▸ **DATASET RECORDS**
____

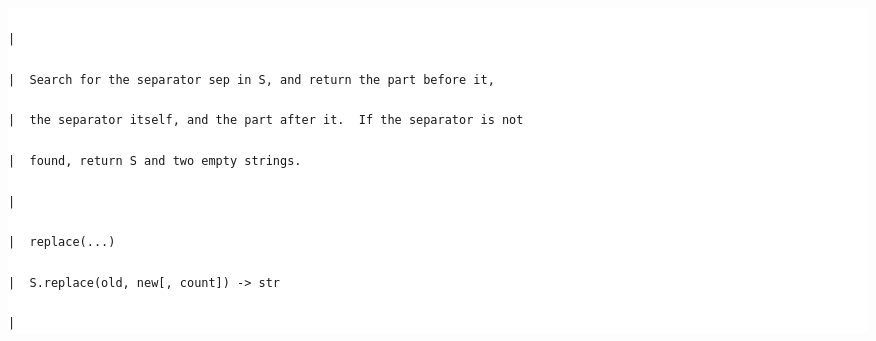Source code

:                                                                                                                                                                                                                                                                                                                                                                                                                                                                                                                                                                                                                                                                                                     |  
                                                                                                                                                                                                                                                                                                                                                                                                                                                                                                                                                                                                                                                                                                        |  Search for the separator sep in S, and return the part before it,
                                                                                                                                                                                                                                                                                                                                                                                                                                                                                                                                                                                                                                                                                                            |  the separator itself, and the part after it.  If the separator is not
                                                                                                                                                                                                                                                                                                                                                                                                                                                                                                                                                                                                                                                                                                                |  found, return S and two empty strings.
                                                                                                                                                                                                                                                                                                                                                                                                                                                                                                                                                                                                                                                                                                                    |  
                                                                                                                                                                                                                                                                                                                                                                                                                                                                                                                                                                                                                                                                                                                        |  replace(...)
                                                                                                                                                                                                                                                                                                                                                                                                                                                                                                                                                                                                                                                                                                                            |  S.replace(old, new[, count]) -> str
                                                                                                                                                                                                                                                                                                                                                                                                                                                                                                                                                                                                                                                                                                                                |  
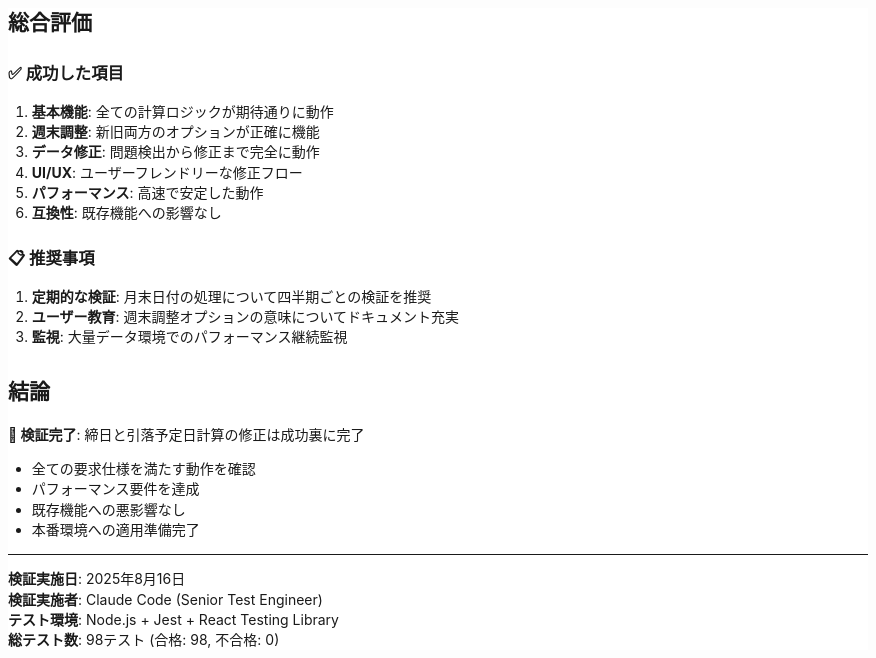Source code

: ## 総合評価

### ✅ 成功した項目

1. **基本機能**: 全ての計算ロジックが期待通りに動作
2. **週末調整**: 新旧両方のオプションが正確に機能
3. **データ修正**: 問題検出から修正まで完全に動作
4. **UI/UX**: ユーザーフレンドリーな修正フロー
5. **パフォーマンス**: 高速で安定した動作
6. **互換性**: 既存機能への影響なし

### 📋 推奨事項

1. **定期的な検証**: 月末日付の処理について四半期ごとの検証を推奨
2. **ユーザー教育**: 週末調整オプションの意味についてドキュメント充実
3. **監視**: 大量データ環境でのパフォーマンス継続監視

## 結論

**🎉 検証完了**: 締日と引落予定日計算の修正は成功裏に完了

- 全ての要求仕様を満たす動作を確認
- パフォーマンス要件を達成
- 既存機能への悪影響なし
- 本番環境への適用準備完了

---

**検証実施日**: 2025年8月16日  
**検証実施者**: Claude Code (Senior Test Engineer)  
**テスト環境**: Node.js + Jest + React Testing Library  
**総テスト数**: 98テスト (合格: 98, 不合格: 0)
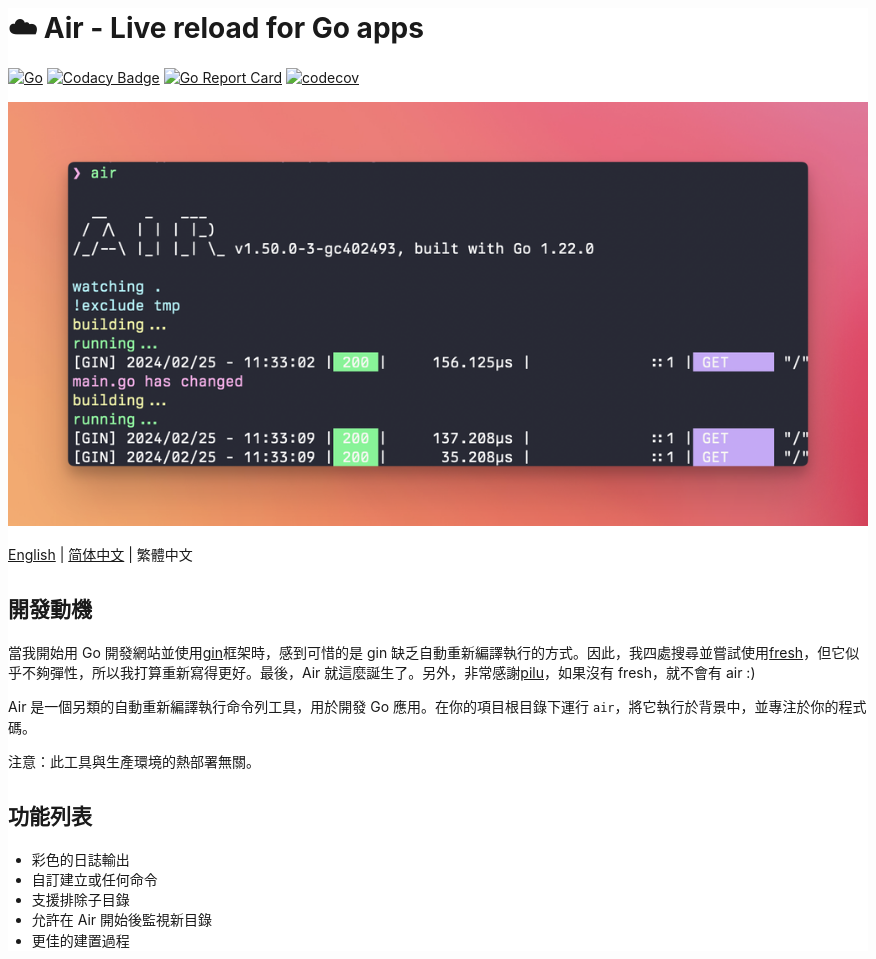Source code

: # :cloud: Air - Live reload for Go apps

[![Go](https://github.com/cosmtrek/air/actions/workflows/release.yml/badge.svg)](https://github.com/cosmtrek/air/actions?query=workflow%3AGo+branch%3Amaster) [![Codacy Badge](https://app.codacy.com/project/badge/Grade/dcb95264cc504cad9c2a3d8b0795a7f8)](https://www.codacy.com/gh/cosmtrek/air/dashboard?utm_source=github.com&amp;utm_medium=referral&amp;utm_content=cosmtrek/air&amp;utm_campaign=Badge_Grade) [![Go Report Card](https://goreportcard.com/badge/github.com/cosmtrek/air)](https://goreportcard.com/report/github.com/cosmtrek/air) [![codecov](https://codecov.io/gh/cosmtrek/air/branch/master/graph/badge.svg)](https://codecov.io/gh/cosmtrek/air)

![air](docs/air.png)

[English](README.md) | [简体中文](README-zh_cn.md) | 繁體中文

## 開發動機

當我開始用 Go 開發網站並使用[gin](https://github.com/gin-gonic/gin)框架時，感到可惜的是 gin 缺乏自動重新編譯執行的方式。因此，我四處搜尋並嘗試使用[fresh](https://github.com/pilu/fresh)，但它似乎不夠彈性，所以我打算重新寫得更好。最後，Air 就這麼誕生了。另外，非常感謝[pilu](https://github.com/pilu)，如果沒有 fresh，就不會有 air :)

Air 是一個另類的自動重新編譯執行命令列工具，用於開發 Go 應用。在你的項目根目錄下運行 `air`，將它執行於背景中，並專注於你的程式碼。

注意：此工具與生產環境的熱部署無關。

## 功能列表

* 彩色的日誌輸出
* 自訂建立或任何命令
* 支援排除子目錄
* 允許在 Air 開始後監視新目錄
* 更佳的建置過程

____

Images are to be excluded, and each record above written out word for word.

Source code

:                                                                                                                                                                                                                                                                                                                                                                                                                                                                                                                                                                                                                                                                                                     |  
                                                                                                                                                                                                                                                                                                                                                                                                                                                                                                                                                                                                                                                                                                        |  Search for the separator sep in S, and return the part before it,
                                                                                                                                                                                                                                                                                                                                                                                                                                                                                                                                                                                                                                                                                                            |  the separator itself, and the part after it.  If the separator is not
                                                                                                                                                                                                                                                                                                                                                                                                                                                                                                                                                                                                                                                                                                                |  found, return S and two empty strings.
                                                                                                                                                                                                                                                                                                                                                                                                                                                                                                                                                                                                                                                                                                                    |  
                                                                                                                                                                                                                                                                                                                                                                                                                                                                                                                                                                                                                                                                                                                        |  replace(...)
                                                                                                                                                                                                                                                                                                                                                                                                                                                                                                                                                                                                                                                                                                                            |  S.replace(old, new[, count]) -> str
                                                                                                                                                                                                                                                                                                                                                                                                                                                                                                                                                                                                                                                                                                                                |  
Source code

: ## 総合評価

### ✅ 成功した項目

1. **基本機能**: 全ての計算ロジックが期待通りに動作
2. **週末調整**: 新旧両方のオプションが正確に機能
3. **データ修正**: 問題検出から修正まで完全に動作
4. **UI/UX**: ユーザーフレンドリーな修正フロー
5. **パフォーマンス**: 高速で安定した動作
6. **互換性**: 既存機能への影響なし

### 📋 推奨事項

1. **定期的な検証**: 月末日付の処理について四半期ごとの検証を推奨
2. **ユーザー教育**: 週末調整オプションの意味についてドキュメント充実
3. **監視**: 大量データ環境でのパフォーマンス継続監視

## 結論

**🎉 検証完了**: 締日と引落予定日計算の修正は成功裏に完了

- 全ての要求仕様を満たす動作を確認
- パフォーマンス要件を達成
- 既存機能への悪影響なし
- 本番環境への適用準備完了

---

**検証実施日**: 2025年8月16日  
**検証実施者**: Claude Code (Senior Test Engineer)  
**テスト環境**: Node.js + Jest + React Testing Library  
**総テスト数**: 98テスト (合格: 98, 不合格: 0)
Source code

: # :cloud: Air - Live reload for Go apps

[![Go](https://github.com/cosmtrek/air/actions/workflows/release.yml/badge.svg)](https://github.com/cosmtrek/air/actions?query=workflow%3AGo+branch%3Amaster) [![Codacy Badge](https://app.codacy.com/project/badge/Grade/dcb95264cc504cad9c2a3d8b0795a7f8)](https://www.codacy.com/gh/cosmtrek/air/dashboard?utm_source=github.com&amp;utm_medium=referral&amp;utm_content=cosmtrek/air&amp;utm_campaign=Badge_Grade) [![Go Report Card](https://goreportcard.com/badge/github.com/cosmtrek/air)](https://goreportcard.com/report/github.com/cosmtrek/air) [![codecov](https://codecov.io/gh/cosmtrek/air/branch/master/graph/badge.svg)](https://codecov.io/gh/cosmtrek/air)

![air](docs/air.png)

[English](README.md) | [简体中文](README-zh_cn.md) | 繁體中文

## 開發動機

當我開始用 Go 開發網站並使用[gin](https://github.com/gin-gonic/gin)框架時，感到可惜的是 gin 缺乏自動重新編譯執行的方式。因此，我四處搜尋並嘗試使用[fresh](https://github.com/pilu/fresh)，但它似乎不夠彈性，所以我打算重新寫得更好。最後，Air 就這麼誕生了。另外，非常感謝[pilu](https://github.com/pilu)，如果沒有 fresh，就不會有 air :)

Air 是一個另類的自動重新編譯執行命令列工具，用於開發 Go 應用。在你的項目根目錄下運行 `air`，將它執行於背景中，並專注於你的程式碼。

注意：此工具與生產環境的熱部署無關。

## 功能列表

* 彩色的日誌輸出
* 自訂建立或任何命令
* 支援排除子目錄
* 允許在 Air 開始後監視新目錄
* 更佳的建置過程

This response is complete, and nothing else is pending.